Factors in fruit and veg purchases
Mintel found that, for UK consumers, good value was vital when it came to stocking the fridge.
Over three in five (62 per cent) Brits who buy fresh fruit and vegetables said that low price was important, followed by the best before date (41 per cent) and whether it was on promotion (38 per cent).
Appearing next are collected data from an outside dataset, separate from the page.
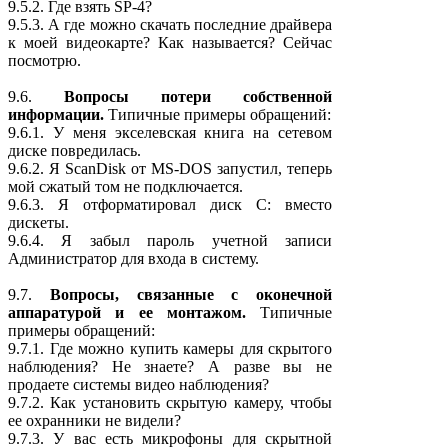
9.5.2. Где взять SP-4?
9.5.3. А где можно скачать последние драйвера
к моей видеокарте? Как называется? Сейчас
посмотрю.
9.6.
Вопросы потери собственной
информации.
Типичные примеры обращений:
9.6.1. У меня экселевская книга на сетевом
диске повредилась.
9.6.2. Я ScanDisk от MS-DOS запустил, теперь
мой сжатый том не подключается.
9.6.3. Я отформатировал диск C: вместо
дискеты.
9.6.4. Я забыл пароль учетной записи
Администратор для входа в систему.
9.7.
Вопросы, связанные с оконечной
аппаратурой и ее монтажом.
Типичные
примеры обращений:
9.7.1. Где можно купить камеры для скрытого
наблюдения? Не знаете? А разве вы не
продаете системы видео наблюдения?
9.7.2. Как установить скрытую камеру, чтобы
ее охранники не видели?
9.7.3. У вас есть микрофоны для скрытной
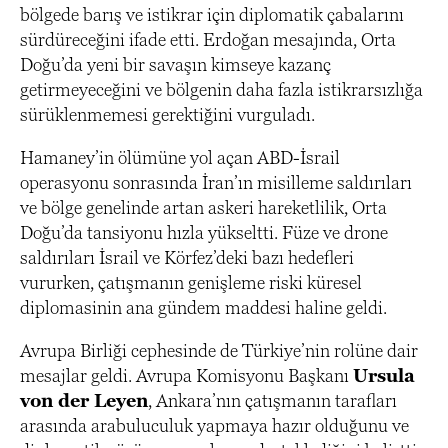
bölgede barış ve istikrar için diplomatik çabalarını
sürdüreceğini ifade etti. Erdoğan mesajında, Orta
Doğu’da yeni bir savaşın kimseye kazanç
getirmeyeceğini ve bölgenin daha fazla istikrarsızlığa
sürüklenmemesi gerektiğini vurguladı.
Hamaney’in ölümüne yol açan ABD-İsrail
operasyonu sonrasında İran’ın misilleme saldırıları
ve bölge genelinde artan askeri hareketlilik, Orta
Doğu’da tansiyonu hızla yükseltti. Füze ve drone
saldırıları İsrail ve Körfez’deki bazı hedefleri
vururken, çatışmanın genişleme riski küresel
diplomasinin ana gündem maddesi haline geldi.
Avrupa Birliği cephesinde de Türkiye’nin rolüne dair
mesajlar geldi. Avrupa Komisyonu Başkanı
Ursula
von der Leyen
, Ankara’nın çatışmanın tarafları
arasında arabuluculuk yapmaya hazır olduğunu ve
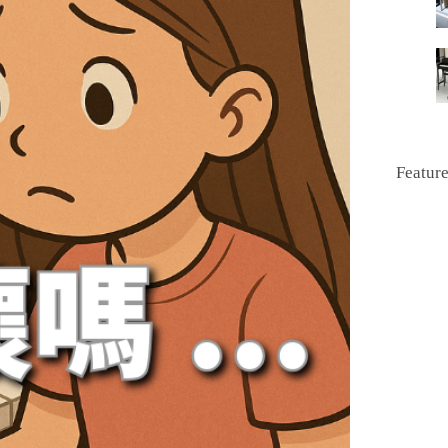
Featur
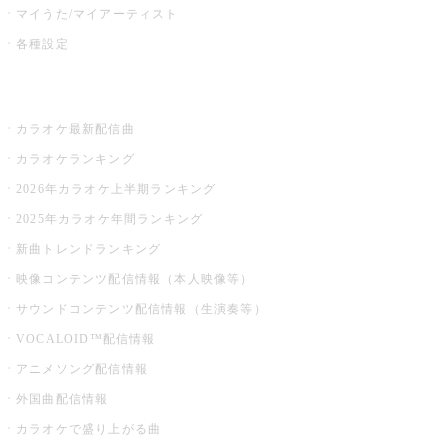
マイうた/マイアーティスト
各種設定
お店でカラオケ
カラオケ最新配信曲
カラオケランキング
2026年カラオケ上半期ランキング
2025年カラオケ年間ランキング
新曲トレンドランキング
映像コンテンツ配信情報（本人映像等）
サウンドコンテンツ配信情報（生演奏等）
VOCALOID™配信情報
アニメソング配信情報
外国曲配信情報
カラオケで盛り上がる曲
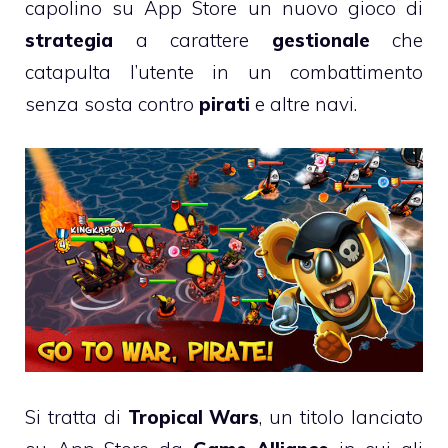
capolino su App Store un nuovo gioco di
strategia
a carattere
gestionale
che
catapulta l’utente in un combattimento
senza sosta contro
pirati
e altre navi.
Si tratta di
Tropical Wars
, un titolo lanciato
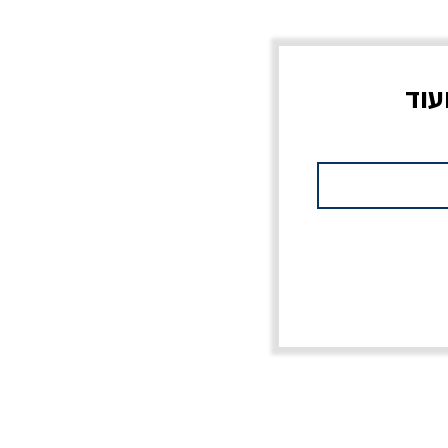
עוד
צוב?
יוליסס / ג'ימס ג'ויס
מלכוד 23 או כל שם
פרץ
מחורבן אחר / ורסנו
מחיר
מחיר רגיל
מחיר מבצע
20% הנחה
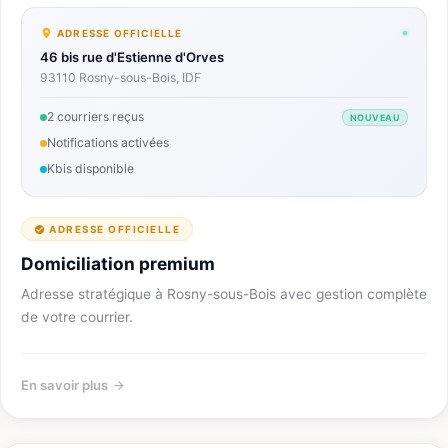
ADRESSE OFFICIELLE
46 bis rue d'Estienne d'Orves
93110 Rosny-sous-Bois, IDF
2 courriers reçus
NOUVEAU
Notifications activées
Kbis disponible
ADRESSE OFFICIELLE
Domiciliation premium
Adresse stratégique à Rosny-sous-Bois avec gestion complète
de votre courrier.
En savoir plus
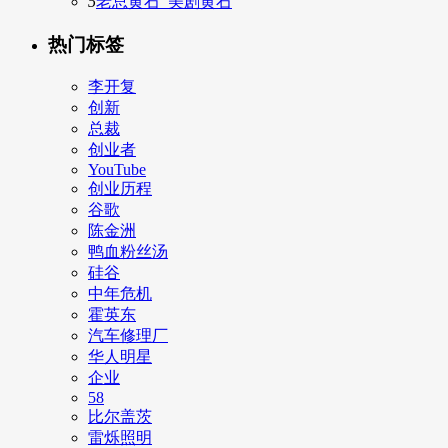
5
老总黄石_美剧黄石
热门标签
李开复
创新
总裁
创业者
YouTube
创业历程
谷歌
陈金洲
鸭血粉丝汤
硅谷
中年危机
霍英东
汽车修理厂
华人明星
企业
58
比尔盖茨
雷烁照明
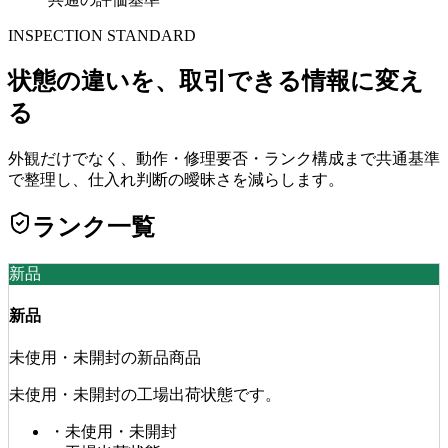
INSPECTION STANDARD
状態の違いを、取引できる情報に変え
る
外観だけでなく、動作・修理要否・ランク構成まで共通基準
で整理し、仕入れ判断の曖昧さを減らします。
ランク一覧
新品
新品
未使用・未開封の新品商品
未使用・未開封の工場出荷状態です。
・
未使用・未開封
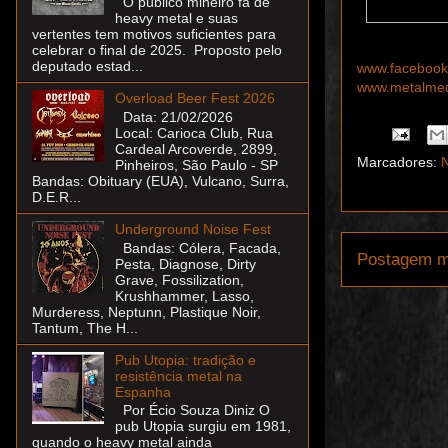
O público mineiro fã de
heavy metal e suas
vertentes tem motivos suficientes para
celebrar o final de 2025. Proposto pelo
deputado estad...
www.facebook
www.metalmedi
Overload Beer Fest 2026
Data: 21/02/2026
Local: Carioca Club, Rua
Cardeal Arcoverde, 2899,
Marcadores:
N
Pinheiros, São Paulo - SP
Bandas: Obituary (EUA), Vulcano, Surra,
D.E.R...
Underground Noise Fest
Bandas: Cólera, Facada,
Postagem m
Pesta, Diagnose, Dirty
Grave, Fossilization,
Krushhammer, Lasso,
Murderess, Neptunn, Plastique Noir,
Tantum, The H...
Pub Utopia: tradição e
resistência metal na
Espanha
Por Écio Souza Diniz O
pub Utopia surgiu em 1981,
quando o heavy metal ainda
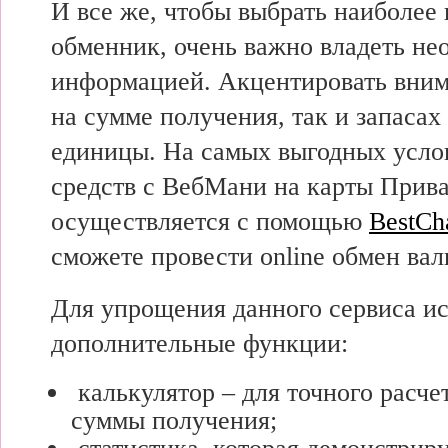
И все же, чтобы выбрать наиболее
обменник, очень важно владеть не
информацией. Акцентировать внима
на сумме получения, так и запаса
единицы. На самых выгодных усло
средств с ВебМани на карты Прив
осуществляется с помощью
BestCh
сможете провести online обмен ва
Для упрощения данного сервиса и
дополнительные функции:
калькулятор – для точного расче
суммы получения;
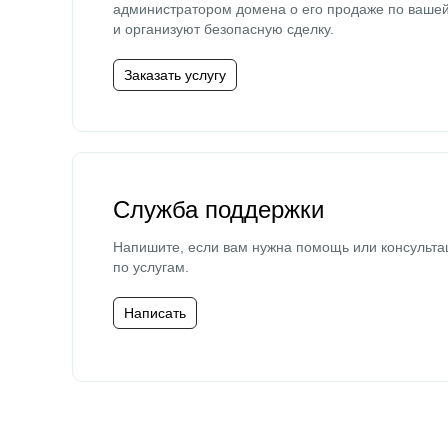
администратором домена о его продаже по ваше
и организуют безопасную сделку.
Заказать услугу
Служба поддержки
Напишите, если вам нужна помощь или консульта
по услугам.
Написать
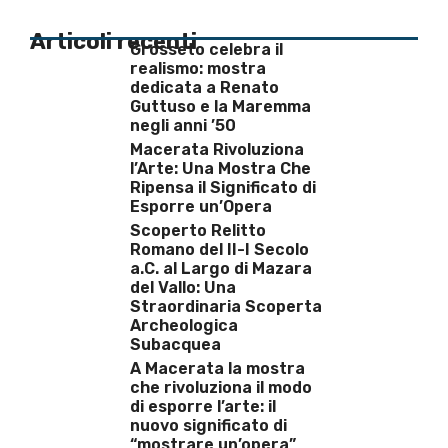
Articoli recenti
Grosseto celebra il
realismo: mostra
dedicata a Renato
Guttuso e la Maremma
negli anni ’50
Macerata Rivoluziona
l’Arte: Una Mostra Che
Ripensa il Significato di
Esporre un’Opera
Scoperto Relitto
Romano del II-I Secolo
a.C. al Largo di Mazara
del Vallo: Una
Straordinaria Scoperta
Archeologica
Subacquea
A Macerata la mostra
che rivoluziona il modo
di esporre l’arte: il
nuovo significato di
“mostrare un’opera”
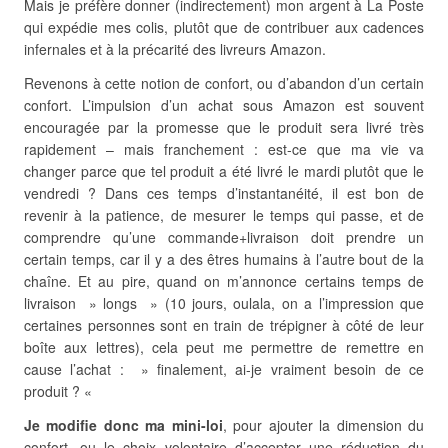
Mais je préfère donner (indirectement) mon argent à La Poste
qui expédie mes colis, plutôt que de contribuer aux cadences
infernales et à la précarité des livreurs Amazon.
Revenons à cette notion de confort, ou d’abandon d’un certain
confort. L’impulsion d’un achat sous Amazon est souvent
encouragée par la promesse que le produit sera livré très
rapidement – mais franchement : est-ce que ma vie va
changer parce que tel produit a été livré le mardi plutôt que le
vendredi ? Dans ces temps d’instantanéité, il est bon de
revenir à la patience, de mesurer le temps qui passe, et de
comprendre qu’une commande+livraison doit prendre un
certain temps, car il y a des êtres humains à l’autre bout de la
chaîne. Et au pire, quand on m’annonce certains temps de
livraison » longs » (10 jours, oulala, on a l’impression que
certaines personnes sont en train de trépigner à côté de leur
boîte aux lettres), cela peut me permettre de remettre en
cause l’achat : » finalement, ai-je vraiment besoin de ce
produit ? «
Je modifie donc ma mini-loi
, pour ajouter la dimension du
confort, ou le choix volontaire d’accepter une réduction du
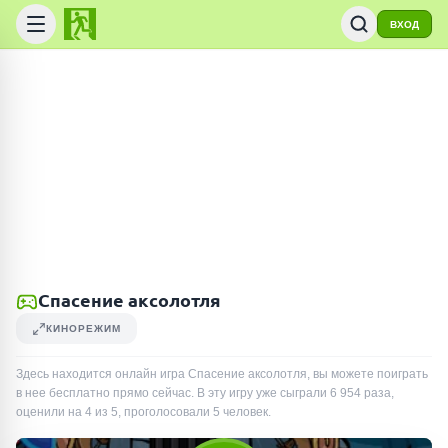
ВХОД
Спасение аксолотля
КИНОРЕЖИМ
Здесь находится онлайн игра Спасение аксолотля, вы можете поиграть
в нее бесплатно прямо сейчас. В эту игру уже сыграли
6 954
раза
,
оценили на 4 из 5, проголосовали
5
человек
.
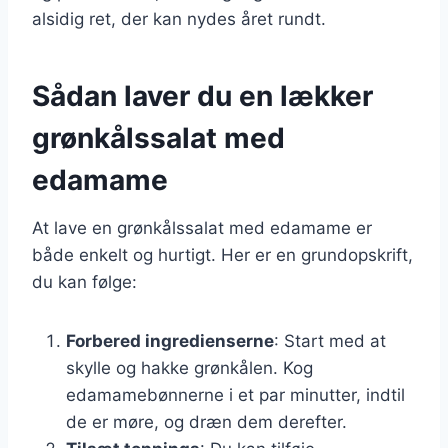
alsidig ret, der kan nydes året rundt.
Sådan laver du en lækker
grønkålssalat med
edamame
At lave en grønkålssalat med edamame er
både enkelt og hurtigt. Her er en grundopskrift,
du kan følge:
Forbered ingredienserne
: Start med at
skylle og hakke grønkålen. Kog
edamamebønnerne i et par minutter, indtil
de er møre, og dræn dem derefter.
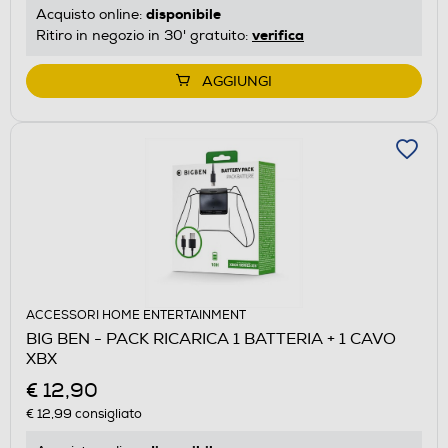
disponibile
Acquisto online:
verifica
Ritiro in negozio in 30' gratuito:
AGGIUNGI
ACCESSORI HOME ENTERTAINMENT
BIG BEN - PACK RICARICA 1 BATTERIA + 1 CAVO
XBX
€ 12,90
€ 12,99
consigliato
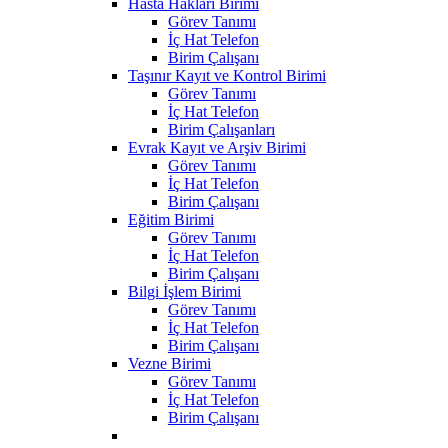
Hasta Hakları Birimi
Görev Tanımı
İç Hat Telefon
Birim Çalışanı
Taşınır Kayıt ve Kontrol Birimi
Görev Tanımı
İç Hat Telefon
Birim Çalışanları
Evrak Kayıt ve Arşiv Birimi
Görev Tanımı
İç Hat Telefon
Birim Çalışanı
Eğitim Birimi
Görev Tanımı
İç Hat Telefon
Birim Çalışanı
Bilgi İşlem Birimi
Görev Tanımı
İç Hat Telefon
Birim Çalışanı
Vezne Birimi
Görev Tanımı
İç Hat Telefon
Birim Çalışanı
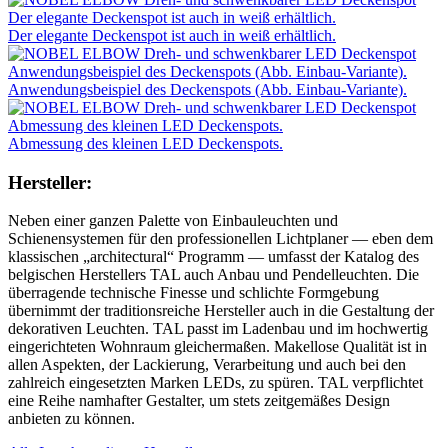
Der elegante Deckenspot ist auch in weiß erhältlich.
Anwendungsbeispiel des Deckenspots (Abb. Einbau-Variante).
Abmessung des kleinen LED Deckenspots.
Hersteller:
Neben einer ganzen Palette von Einbauleuchten und
Schienensystemen für den professionellen Lichtplaner — eben dem
klassischen „architectural“ Programm — umfasst der Katalog des
belgischen Herstellers TAL auch Anbau und Pendelleuchten. Die
überragende technische Finesse und schlichte Formgebung
übernimmt der traditionsreiche Hersteller auch in die Gestaltung der
dekorativen Leuchten. TAL passt im Ladenbau und im hochwertig
eingerichteten Wohnraum gleichermaßen. Makellose Qualität ist in
allen Aspekten, der Lackierung, Verarbeitung und auch bei den
zahlreich eingesetzten Marken LEDs, zu spüren. TAL verpflichtet
eine Reihe namhafter Gestalter, um stets zeitgemäßes Design
anbieten zu können.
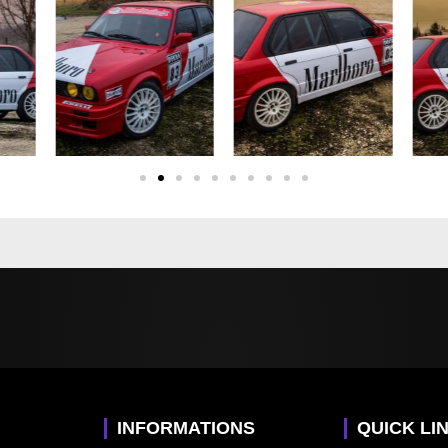
INFORMATIONS
QUICK LI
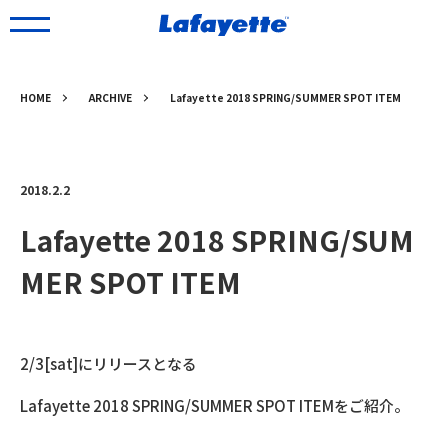
HOME
ARCHIVE
Lafayette 2018 SPRING/SUMMER SPOT ITEM
2018.2.2
Lafayette 2018 SPRING/SUM
MER SPOT ITEM
2/3[sat]にリリースとなる
Lafayette 2018 SPRING/SUMMER SPOT ITEMをご紹介。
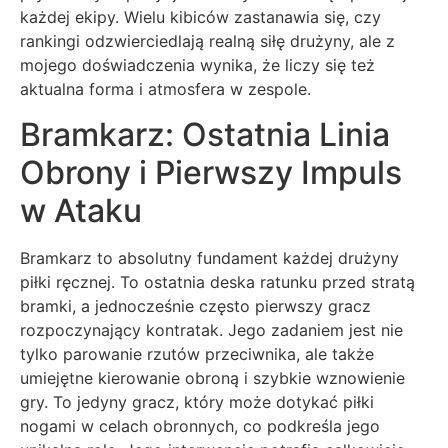
każdej ekipy. Wielu kibiców zastanawia się, czy
rankingi odzwierciedlają realną siłę drużyny, ale z
mojego doświadczenia wynika, że liczy się też
aktualna forma i atmosfera w zespole.
Bramkarz: Ostatnia Linia
Obrony i Pierwszy Impuls
w Ataku
Bramkarz to absolutny fundament każdej drużyny
piłki ręcznej. To ostatnia deska ratunku przed stratą
bramki, a jednocześnie często pierwszy gracz
rozpoczynający kontratak. Jego zadaniem jest nie
tylko parowanie rzutów przeciwnika, ale także
umiejętne kierowanie obroną i szybkie wznowienie
gry. To jedyny gracz, który może dotykać piłki
nogami w celach obronnych, co podkreśla jego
Some 35 per cent of UK consumers said they would like to see a greater variety of fruit or vegetables available in ready-to-eat snack formats, for example washed, peeled or chopped.
“Rising prices are expected to remain the main driver of value growth, though the impact of weather on crops continues to create an added element of uncertainty,” Ms Soininen said.
“Until the income squeeze eases significantly, spending on fruit and vegetables as a day-to-day grocery item will remain under scrutiny,” Ms Soininen said. “However, certain added-value areas hold potential, such as ready-to-eat snack formats and initiatives that helps to extend shelf life,” she said.
Eating the recommended number of serves
Mintel’s research also found that overall in the UK, almost half (46 per cent) of fruit and veg buyers said they were trying to eat the recommended five portions of fruit or vegetables per day.
However, despite this, half of UK consumers (50 per cent) agreed that it was difficult to eat as many as five portions a day, a figure which rose to 57 per cent of 25-34 year olds. By contrast, taking on board the recommended five a day seemed less of a task for the nation’s older generation, with 40 per cent of those aged 65 and over saying it is difficult to reach five a day.
Health benefits should be stated on packaging
Mintel also found that more than two thirds (67 per cent) of UK consumers said they thought that the health benefits of fruit and vegetables should be stated on packaging, for example the fact that beetroot is high in potassium and magnesium.
“It is now common across much of packaged fruit and vegetables to highlight the product’s nutrient content on-pack, such as the folate and Vitamin A in a bag of salad,” Ms Soininen said. “Expanding beyond this to communicate relevant health benefits, something not commonly done in this market, should offer products standout given that most people would like to see the health benefits of fruit and vegetables stated on-pack,” she said.